Colorado’s regulatory outlook on most offerings for sports betting also applies to the upcoming Winter Olympics in Beijing.
If operators want to offer any Olympic sport, from hockey to curling to biathlon, they are free to do so. It fits with the overall permissive nature of Colorado’s sports betting regulation. There is a short list of exceptions (like exhibition boxing matches or NCAA player props), but the state largely lets its sports betting operators offer what they like.
“If you take the approach we have, what you really get into is you’re allowing the operator to manage their own risk on those things,” said Dan Hartman, the director of the Colorado Division of Gaming. “We’re saying you can take them. We believe the Olympic Games have lots of integrity and lots of backup [if integrity issues arise].”
Issues still might come up
But that doesn’t mean the Olympics, from a sports betting perspective, won’t be without complications.
The issue looming largest is the effect of COVID-19 on the event, which is scheduled to run from Feb. 4-20. With athletes entering China from around the world, with the potential for very different COVID situations in each participating country, the prospect of setting markets in sports where competitors might be ruled out at any point could be perilous for sportsbooks and frustrating for bettors.
“It’ll be up to the operators as to which [events] they want to take and the limits, as the information, almost up to the minute, about who is going to be in those competitions, is going to be difficult,” Hartman said.
There is also the issue of results changing after the events are completed, if an athlete were to test positive for a banned substance. Hartman made the comparison to horse racing, where, although U.S. customers can’t recoup losses from parimutuel pools after the fact if a horse tests positive, there have been examples of European bookmakers paying out both first- and second-place finishers as winners in those cases.
“They have that luxury, and everybody does, to say, ‘It’s worth it to us, to make sure we’re not putting a bad taste in people’s mouths,’” Hartman said. “[Operators] can’t deal with that on day one, but we can make it right afterwards.”
What kind of action is expected?
Colorado’s revenue reports are broken down by sport, not by event, so it’s difficult to determine exactly how much handle the Tokyo Summer Olympics generated in the state, but Hartman estimated that it was around $20 million.
His expectation for the winter event in Beijing is not as high, for a variety of reasons. Time zone will be a challenge again, as it was in Japan, for a U.S. audience that likes to wager on live events. The effect of COVID will also have an influence, and the premier team-sport event, men’s hockey, will not feature NHL players, which is usually a significant international draw. Handle will likely also be impacted by recreational or entertainment limits on the lower-profile events.
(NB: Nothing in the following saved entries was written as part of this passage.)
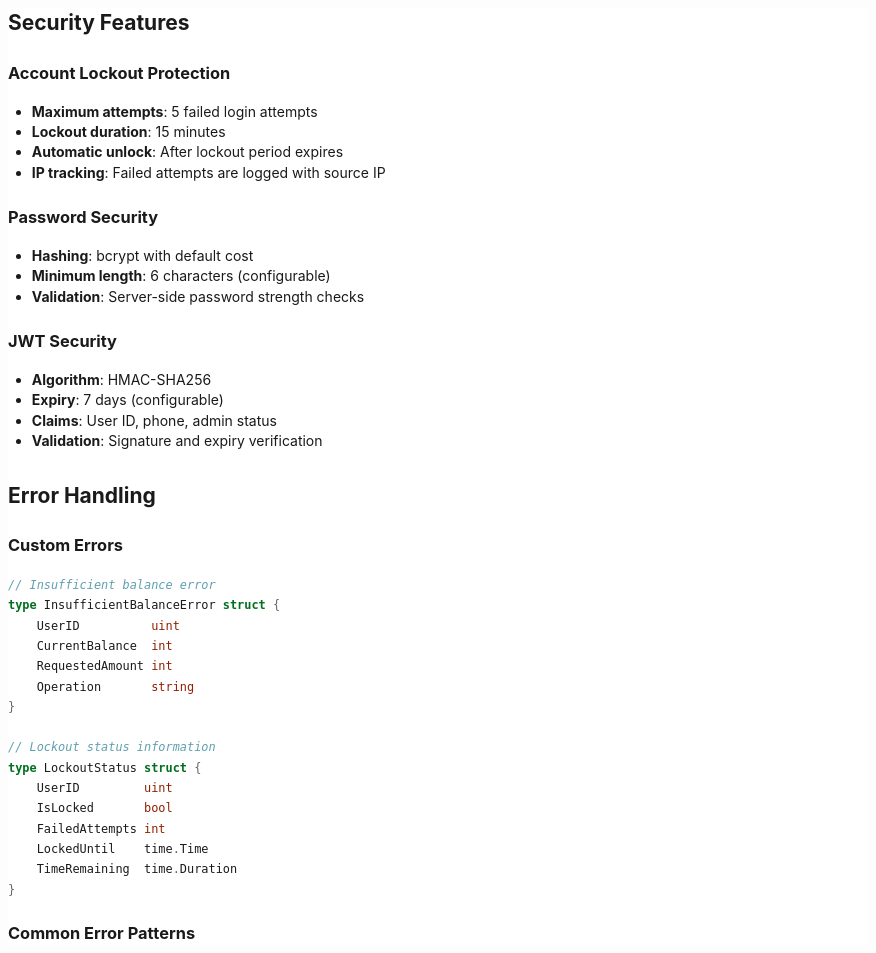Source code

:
 ```go
```


## Security Features

### Account Lockout Protection

- **Maximum attempts**: 5 failed login attempts
- **Lockout duration**: 15 minutes
- **Automatic unlock**: After lockout period expires
- **IP tracking**: Failed attempts are logged with source IP


### Password Security

- **Hashing**: bcrypt with default cost
- **Minimum length**: 6 characters (configurable)
- **Validation**: Server-side password strength checks


### JWT Security

- **Algorithm**: HMAC-SHA256
- **Expiry**: 7 days (configurable)
- **Claims**: User ID, phone, admin status
- **Validation**: Signature and expiry verification


## Error Handling

### Custom Errors

```go
// Insufficient balance error
type InsufficientBalanceError struct {
    UserID          uint
    CurrentBalance  int
    RequestedAmount int
    Operation       string
}

// Lockout status information
type LockoutStatus struct {
    UserID         uint
    IsLocked       bool
    FailedAttempts int
    LockedUntil    time.Time
    TimeRemaining  time.Duration
}
```


### Common Error Patterns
“But what you see with the Olympics is — just like they’re not going to take a $50,000 bet on cornhole. That’s just not going to happen. You’ll see the same thing with this,” Hartman said. “You might see bigger [limits] when the Canadian and U.S. Olympic teams play in hockey, if that’s the way it happens. That’s an easier one to level both sides for an operator. When it gets down to snowboarding or speed skating or something like that, maybe a different story.”